-------- Listed records --------

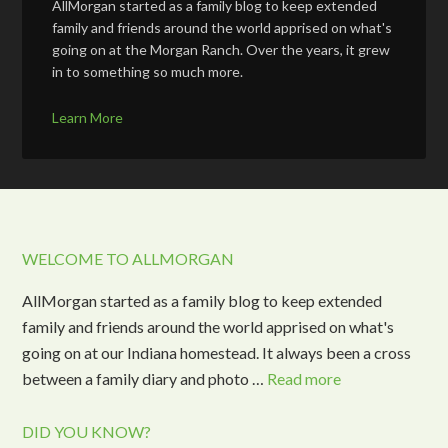
AllMorgan started as a family blog to keep extended
family and friends around the world apprised on what's
going on at the Morgan Ranch. Over the years, it grew
in to something so much more.
Learn More
WELCOME TO ALLMORGAN
AllMorgan started as a family blog to keep extended
family and friends around the world apprised on what's
going on at our Indiana homestead. It always been a cross
between a family diary and photo …
Read more
DID YOU KNOW?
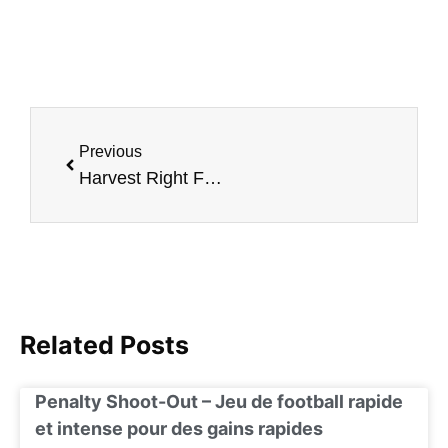
Previous
Harvest Right Freeze Dryer: A Culinary Revolution in Food Preservation
Related Posts
Penalty Shoot-Out – Jeu de football rapide
et intense pour des gains rapides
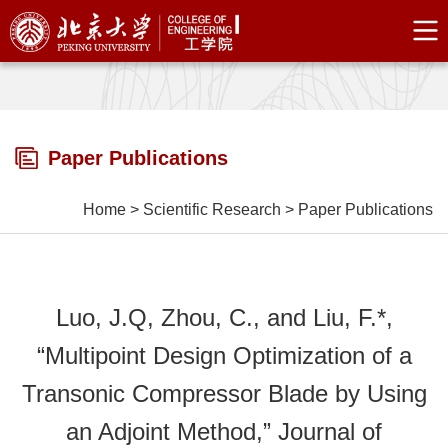
Paper Publications
Home
>
Scientific Research
>
Paper Publications
Luo, J.Q, Zhou, C., and Liu, F.*,
“Multipoint Design Optimization of a
Transonic Compressor Blade by Using
an Adjoint Method,” Journal of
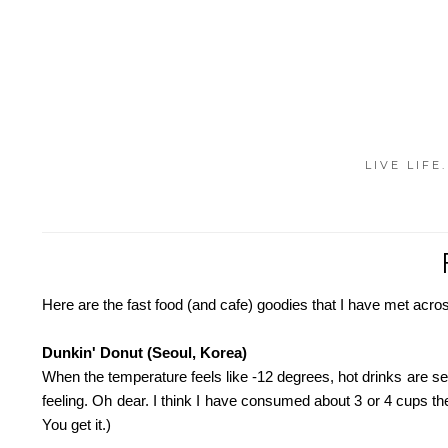
LIVE LIFE
Here are the fast food (and cafe) goodies that I have met acros
Dunkin' Donut (Seoul, Korea)
When the temperature feels like -12 degrees, hot drinks are sel
feeling. Oh dear. I think I have consumed about 3 or 4 cups t
You get it.)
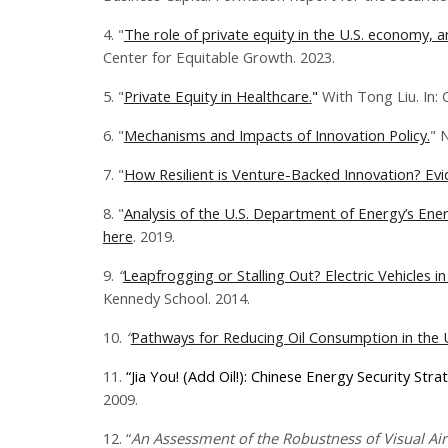
4. "
The role of private equity in the U.S. economy,
Center for Equitable Growth. 2023.
5. "
Private Equity in Healthcare.
"
With Tong Liu. In:
6. "
Mechanisms and Impacts of Innovation Policy.
" 
7. "
How Resilient is Venture-Backed Innovation? Ev
8. "
Analysis of the U.S. Department of Energy’s Ene
here
. 2019.
9.
“
Leapfrogging or Stalling Out? Electric Vehicles in
Kennedy School. 2014.
10.
“
Pathways for Reducing Oil Consumption in the U
11.
“Jia You! (Add Oil!): Chinese Energy Security Stra
2009.
12.
“
An Assessment of the Robustness of Visual Air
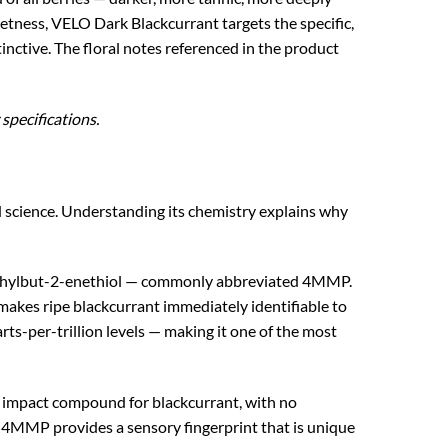
etness, VELO Dark Blackcurrant targets the specific,
tinctive. The floral notes referenced in the product
specifications.
d science. Understanding its chemistry explains why
ethylbut-2-enethiol — commonly abbreviated 4MMP.
t makes ripe blackcurrant immediately identifiable to
ts-per-trillion levels — making it one of the most
impact compound for blackcurrant, with no
e 4MMP provides a sensory fingerprint that is unique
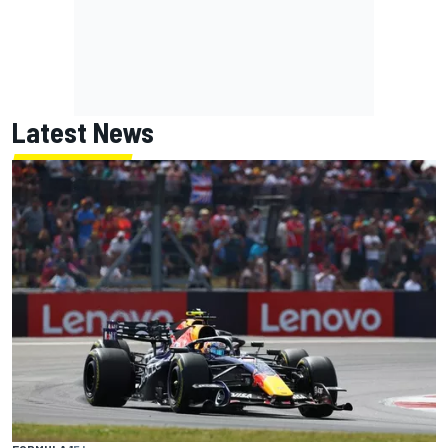
Latest News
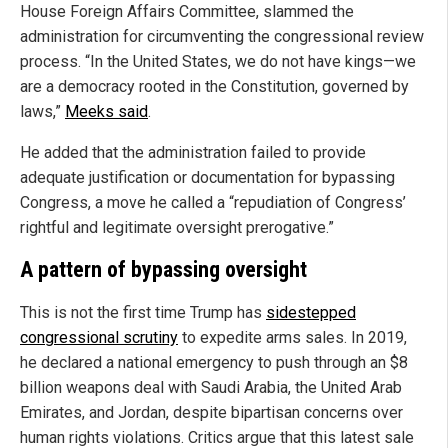
House Foreign Affairs Committee, slammed the
administration for circumventing the congressional review
process. “In the United States, we do not have kings—we
are a democracy rooted in the Constitution, governed by
laws,”
Meeks said
.
He added that the administration failed to provide
adequate justification or documentation for bypassing
Congress, a move he called a “repudiation of Congress’
rightful and legitimate oversight prerogative.”
A pattern of bypassing oversight
This is not the first time Trump has
sidestepped
congressional scrutiny
to expedite arms sales. In 2019,
he declared a national emergency to push through an $8
billion weapons deal with Saudi Arabia, the United Arab
Emirates, and Jordan, despite bipartisan concerns over
human rights violations. Critics argue that this latest sale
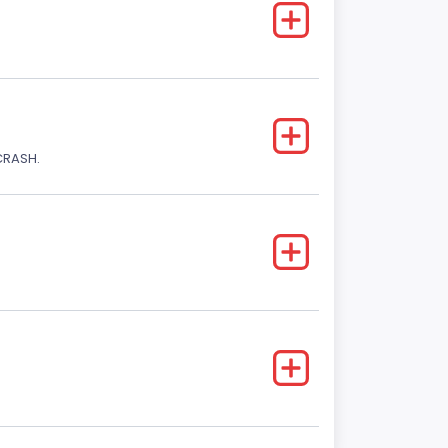
CRASH.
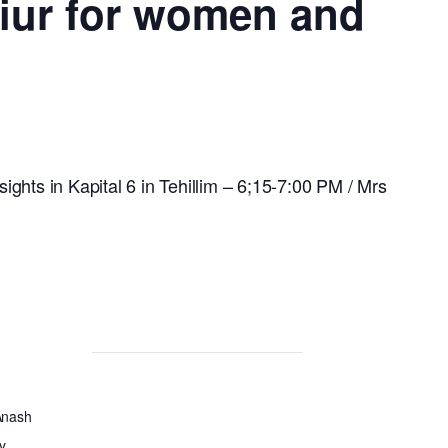
hiur for women and
ights in Kapital 6 in Tehillim – 6;15-7:00 PM / Mrs
Anash
y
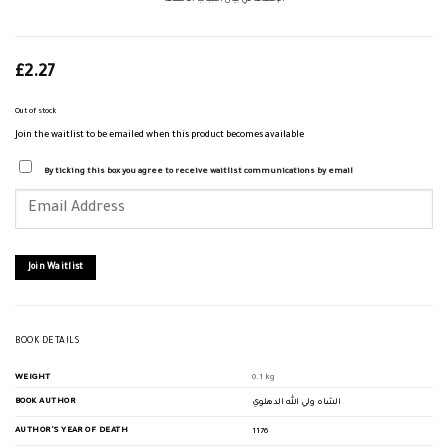
الإنصاف في بيان أسباب الاختلاف
£
2.27
Out of stock
Join the waitlist to be emailed when this product becomes available
By ticking this box you agree to receive waitlist communications by email
Enter
your
email
address
to
join
Join Waitlist
the
waitlist
for
this
product
BOOK DETAILS
WEIGHT
0.1 kg
BOOK AUTHOR
الشاه ولي الله الدهلوي
AUTHOR'S YEAR OF DEATH
1176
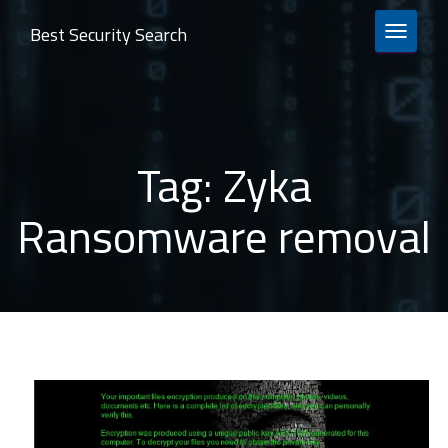
Best Security Search
TOGGLE 
Tag:
Zyka
Ransomware removal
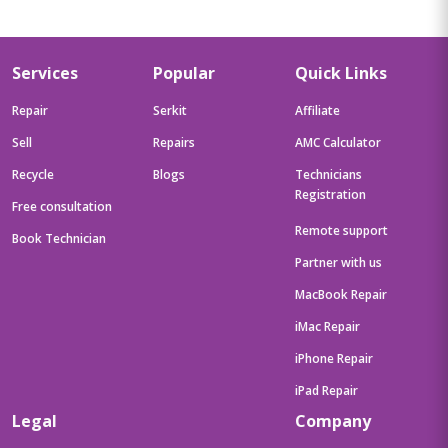
Services
Popular
Quick Links
Repair
Serkit
Affiliate
Sell
Repairs
AMC Calculator
Recycle
Blogs
Technicians
Registration
Free consultation
Remote support
Book Technician
Partner with us
MacBook Repair
iMac Repair
iPhone Repair
iPad Repair
Legal
Company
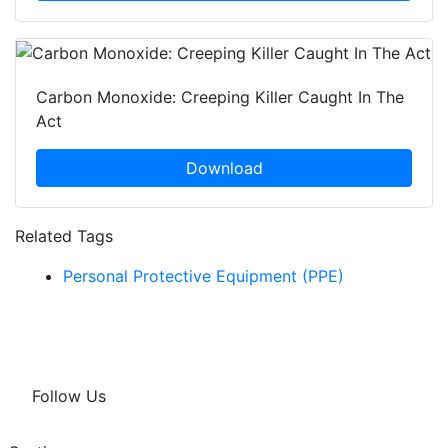
Carbon Monoxide: Creeping Killer Caught In The
Act
Download
Related Tags
Personal Protective Equipment (PPE)
Follow Us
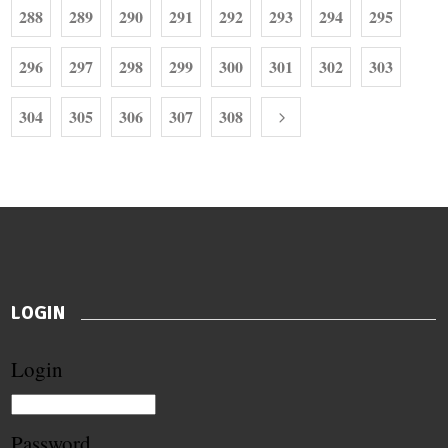
288
289
290
291
292
293
294
295
296
297
298
299
300
301
302
303
304
305
306
307
308
LOGIN
Login
Password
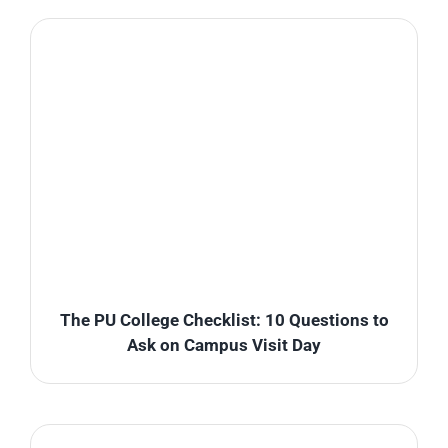
The PU College Checklist: 10 Questions to
Ask on Campus Visit Day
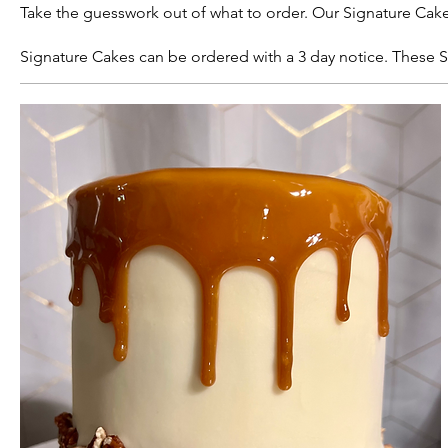
Take the guesswork out of what to order. Our Signature Cake
Signature Cakes can be ordered with a 3 day notice. These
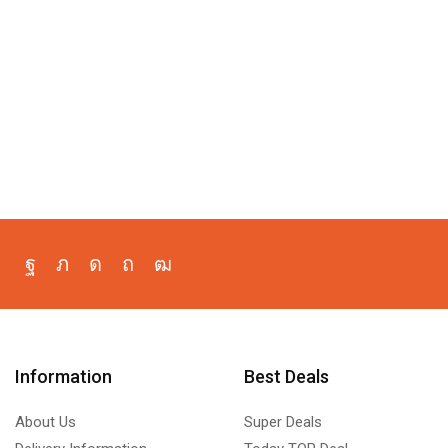
Information
Best Deals
About Us
Super Deals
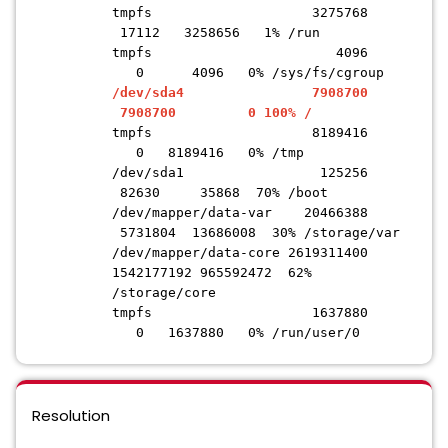
tmpfs 3275768
17112 3258656 1% /run
tmpfs 4096
0 4096 0% /sys/fs/cgroup
/dev/sda4 7908700
7908700 0 100% /
tmpfs 8189416
0 8189416 0% /tmp
/dev/sda1 125256
82630 35868 70% /boot
/dev/mapper/data-var 20466388
5731804 13686008 30% /storage/var
/dev/mapper/data-core 2619311400
1542177192 965592472 62%
/storage/core
tmpfs 1637880
0 1637880 0% /run/user/0
Resolution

--------

■ The problem
In your copy, include no pictures; print every line above exactly.

■ Final answer
AllMorgan started as a family blog to keep extended
family and friends around the world apprised on what's
going on at the Morgan Ranch. Over the years, it grew
in to something so much more.
Learn More
WELCOME TO ALLMORGAN
AllMorgan started as a family blog to keep extended
family and friends around the world apprised on what's
going on at our Indiana homestead. It always been a cross
between a family diary and photo …
Read more
DID YOU KNOW?
Previous
Harvest Right Freeze Dryer: A Culinary Revolution in Food Preservation
Related Posts
Penalty Shoot-Out – Jeu de football rapide
et intense pour des gains rapides
Paper Publications
Home
>
Scientific Research
>
Paper Publications
Luo, J.Q, Zhou, C., and Liu, F.*,
“Multipoint Design Optimization of a
Transonic Compressor Blade by Using
an Adjoint Method,” Journal of
LIVE LIFE
Here are the fast food (and cafe) goodies that I have met acros
Dunkin' Donut (Seoul, Korea)
When the temperature feels like -12 degrees, hot drinks are sel
feeling. Oh dear. I think I have consumed about 3 or 4 cups t
You get it.)
4. "
The role of private equity in the U.S. economy,
Center for Equitable Growth. 2023.
5. "
Private Equity in Healthcare.
"
With Tong Liu. In:
6. "
Mechanisms and Impacts of Innovation Policy.
" 
7. "
How Resilient is Venture-Backed Innovation? Ev
8. "
Analysis of the U.S. Department of Energy’s Ene
here
. 2019.
9.
“
Leapfrogging or Stalling Out? Electric Vehicles in
Kennedy School. 2014.
10.
“
Pathways for Reducing Oil Consumption in the U
11.
“Jia You! (Add Oil!): Chinese Energy Security Stra
2009.
12.
“
An Assessment of the Robustness of Visual Air
etness, VELO Dark Blackcurrant targets the specific,
tinctive. The floral notes referenced in the product
specifications.
d science. Understanding its chemistry explains why
ethylbut-2-enethiol — commonly abbreviated 4MMP.
t makes ripe blackcurrant immediately identifiable to
ts-per-trillion levels — making it one of the most
impact compound for blackcurrant, with no
e 4MMP provides a sensory fingerprint that is unique
Latest News
House Foreign Affairs Committee, slammed the
administration for circumventing the congressional review
process. “In the United States, we do not have kings—we
are a democracy rooted in the Constitution, governed by
laws,”
Meeks said
.
He added that the administration failed to provide
adequate justification or documentation for bypassing
Congress, a move he called a “repudiation of Congress’
rightful and legitimate oversight prerogative.”
A pattern of bypassing oversight
This is not the first time Trump has
sidestepped
congressional scrutiny
to expedite arms sales. In 2019,
he declared a national emergency to push through an $8
billion weapons deal with Saudi Arabia, the United Arab
Emirates, and Jordan, despite bipartisan concerns over
human rights violations. Critics argue that this latest sale
CRASH.
hiur for women and
ights in Kapital 6 in Tehillim – 6;15-7:00 PM / Mrs
Anash
y
الإنصاف في بيان أسباب الاختلاف
£
2.27
Out of stock
Join the waitlist to be emailed when this product becomes available
By ticking this box you agree to receive waitlist communications by email
Enter
your
email
address
to
join
Join Waitlist
the
waitlist
for
this
product
BOOK DETAILS
WEIGHT
0.1 kg
BOOK AUTHOR
الشاه ولي الله الدهلوي
AUTHOR'S YEAR OF DEATH
1176
Best Security Search
TOGGLE 
Tag:
Zyka
Ransomware removal
Services
Popular
Quick Links
Repair
Serkit
Affiliate
Sell
Repairs
AMC Calculator
Recycle
Blogs
Technicians
Registration
Free consultation
Remote support
Book Technician
Partner with us
MacBook Repair
iMac Repair
iPhone Repair
iPad Repair
Legal
Company
Carbon Monoxide: Creeping Killer Caught In The
Act
Download
Related Tags
Personal Protective Equipment (PPE)
Follow Us
288
289
290
291
292
293
294
295
296
297
298
299
300
301
302
303
304
305
306
307
308
LOGIN
Login
Password
The PU College Checklist: 10 Questions to
Ask on Campus Visit Day
Take the guesswork out of what to order. Our Signature Cake
Signature Cakes can be ordered with a 3 day notice. These
Information
Best Deals
About Us
Super Deals
tmpfs 3275768
17112 3258656 1% /run
tmpfs 4096
0 4096 0% /sys/fs/cgroup
/dev/sda4 7908700
7908700 0 100% /
tmpfs 8189416
0 8189416 0% /tmp
/dev/sda1 125256
82630 35868 70% /boot
/dev/mapper/data-var 20466388
5731804 13686008 30% /storage/var
/dev/mapper/data-core 2619311400
1542177192 965592472 62%
/storage/core
tmpfs 1637880
0 1637880 0% /run/user/0
Resolution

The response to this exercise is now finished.